─── Material for this task

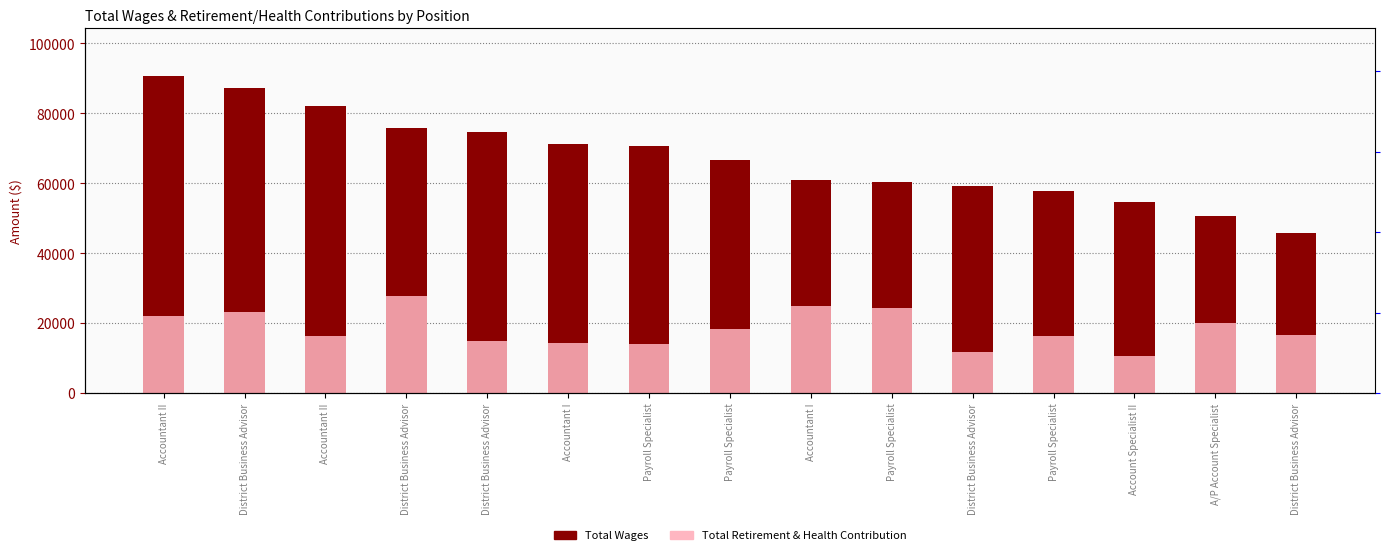

Reading left to right, what are all the values shown in this chart?

Total Wages: Accountant II=90686	District Business Advisor=87363	Accountant II=82053	District Business Advisor=75837	District Business Advisor=74741	Accountant I=71106	Payroll Specialist=70615	Payroll Specialist=66622	Accountant I=60972	Payroll Specialist=60375	District Business Advisor=59098	Payroll Specialist=57682	Account Specialist II=54653	A/P Account Specialist=50671	District Business Advisor=45727
Total Retirement & Health Contribution: Accountant II=21882	District Business Advisor=23194	Accountant II=16204	District Business Advisor=27801	District Business Advisor=14764	Accountant I=14257	Payroll Specialist=13911	Payroll Specialist=18298	Accountant I=24873	Payroll Specialist=24212	District Business Advisor=11585	Payroll Specialist=16427	Account Specialist II=10627	A/P Account Specialist=20148	District Business Advisor=16504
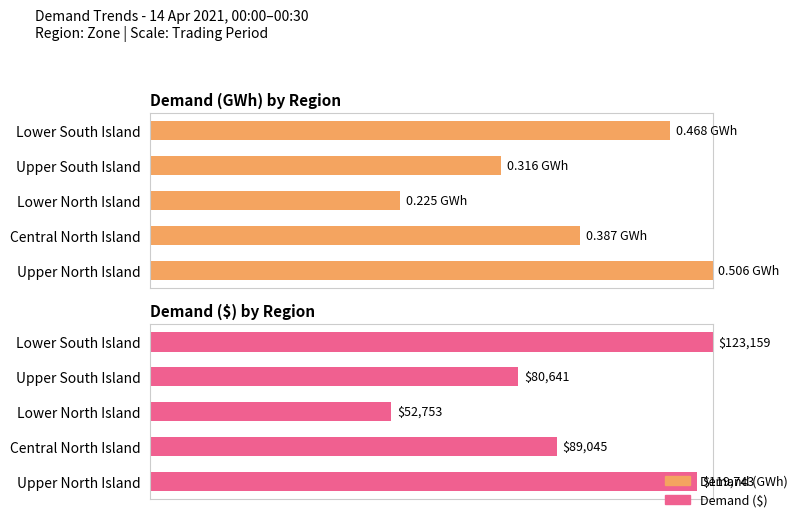

What is the sum of all Demand (GWh) values?

375.9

──────

#### Aim of the task:
State how many lines in the rows above contain the string "values", matching case exactly. Give only the number.

#### Answer space:
2